In 2014, as tech companies were flying Sayman out to tour their campuses and speak at conferences, he still owed tuition to Belen Jesuit Preparatory School, the private high school he attended. The school refused to give him his graduation certificate due to his inability to pay the outstanding balance he owed.

In August 2018, Sayman publicly came out as gay in an interview with People en Español. He said in the interview that he chose to come out because he believed that "this will be able to help other Latinos who go through the same situation."

==Programming career==

=== Early career ===
Sayman taught himself programming through tutorials he found via Google.

In 2013, Sayman developed an app named "4 Snaps", a turn-based game that gave the user a choice of words, allowed them to take four pictures based on the word they picked, and then sent over to the opponent player to guess what the word was, based on the pictures taken. He released the app on August 8, 2013 and by the following year, the app had over one million downloads.

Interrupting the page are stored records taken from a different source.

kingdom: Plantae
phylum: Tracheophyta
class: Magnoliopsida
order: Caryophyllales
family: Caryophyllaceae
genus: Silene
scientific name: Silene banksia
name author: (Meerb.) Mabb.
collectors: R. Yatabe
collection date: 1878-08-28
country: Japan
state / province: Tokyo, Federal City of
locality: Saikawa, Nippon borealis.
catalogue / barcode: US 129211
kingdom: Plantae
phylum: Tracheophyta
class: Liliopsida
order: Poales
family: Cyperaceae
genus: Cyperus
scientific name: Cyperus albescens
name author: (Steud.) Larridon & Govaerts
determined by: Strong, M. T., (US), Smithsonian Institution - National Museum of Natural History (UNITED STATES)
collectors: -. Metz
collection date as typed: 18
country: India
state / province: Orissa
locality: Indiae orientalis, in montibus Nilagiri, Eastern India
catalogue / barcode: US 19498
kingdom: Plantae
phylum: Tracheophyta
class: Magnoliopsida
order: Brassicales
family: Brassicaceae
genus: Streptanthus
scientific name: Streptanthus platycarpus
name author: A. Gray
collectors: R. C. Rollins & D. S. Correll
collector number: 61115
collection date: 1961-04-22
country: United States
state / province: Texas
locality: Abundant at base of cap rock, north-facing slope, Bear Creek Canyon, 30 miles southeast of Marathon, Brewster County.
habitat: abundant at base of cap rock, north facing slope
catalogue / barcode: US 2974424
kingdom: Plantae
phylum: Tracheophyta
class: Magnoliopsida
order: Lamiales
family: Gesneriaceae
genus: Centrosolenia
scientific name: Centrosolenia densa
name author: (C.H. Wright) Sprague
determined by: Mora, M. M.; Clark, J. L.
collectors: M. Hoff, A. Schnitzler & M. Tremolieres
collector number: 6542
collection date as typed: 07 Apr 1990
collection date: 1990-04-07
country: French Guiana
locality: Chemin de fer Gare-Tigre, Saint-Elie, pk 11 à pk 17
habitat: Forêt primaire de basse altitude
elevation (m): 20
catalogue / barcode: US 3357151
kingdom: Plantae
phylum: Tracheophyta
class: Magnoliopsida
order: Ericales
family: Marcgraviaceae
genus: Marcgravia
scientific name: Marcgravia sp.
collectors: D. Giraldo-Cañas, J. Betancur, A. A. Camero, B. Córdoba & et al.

4 Snaps was received with mostly positive reviews. It peaked at No. 1 on the word games chart with a few million users.

=== Facebook (2014–17) ===
Sayman joined Facebook when he was 18. Mentored by Mark Zuckerberg, Sayman played a role within the company as the social network's "go-to teen" and as its "teen-in-residence" according to TED. Over the course of 3 years at the company, he worked on developing products for the teenage demographic. He helped the social-media company understand how his generation uses technology, advising on experimental products for teens and helping executives understand trends.

While working at Facebook, he launched Lifestage, a standalone, video-centric social app for high school students. The app was largely focused on the teenage demographic; anyone 22 or older is locked into only being able to see their own profile. When users signed up, with no need for a Facebook account, they would select their high school, and then see the video profiles from people at their school or ones nearby. Sayman released the app on August 19, 2016, for iOS devices in the United States. The app was met with criticism regarding its privacy model and compared to Snapchat and Yik Yak. Facebook pulled Lifestage from the app store and shut it down on August 4, 2017. Sayman left Facebook that same month.

===Google===
Sayman joined Google to work on its 'Assistant' project. Sayman worked on building a social-gaming startup within Google as part of the company's effort to create offspring companies from within the internet-search conglomerate.

At age 22 in 2019, Sayman's work at Google led to him being chosen to be on Forbes's 30 Under 30 list, a prestigious list of successful professionals under the age of 30. His entry on the list notes his experience as Facebook and his work on Google's "Assistant" function.

=== Post-Google (2020–) ===
In 2020, Sayman left his role at Google to join Roblox, a video game platform. Sayman has been described by Semana as "the most influential Latino in Silicon Valley". A memoir by Sayman, App Kid, that details his upbringing and family life was released in September 2021.

In 2022, microblogging platform Twitter hired Sayman to work in a product group called "0–1", focused on new features geared toward younger users. Also during this year, Sayman launched a new startup, Friendly Apps, which raised over $3 million from seed investors.

In 2024, Sayman developed and released a new app, News Ticker, for the Apple Vision Pro. The app went on to become number one in the "News" category among apps sold on the App Store. That same year, Meta brought Sayman's SocialAI team on board, where he became a part of Meta's Super Intelligence Labs.

In 2026, Sayman left Meta to join Whop.com as President of Product Ecosystems.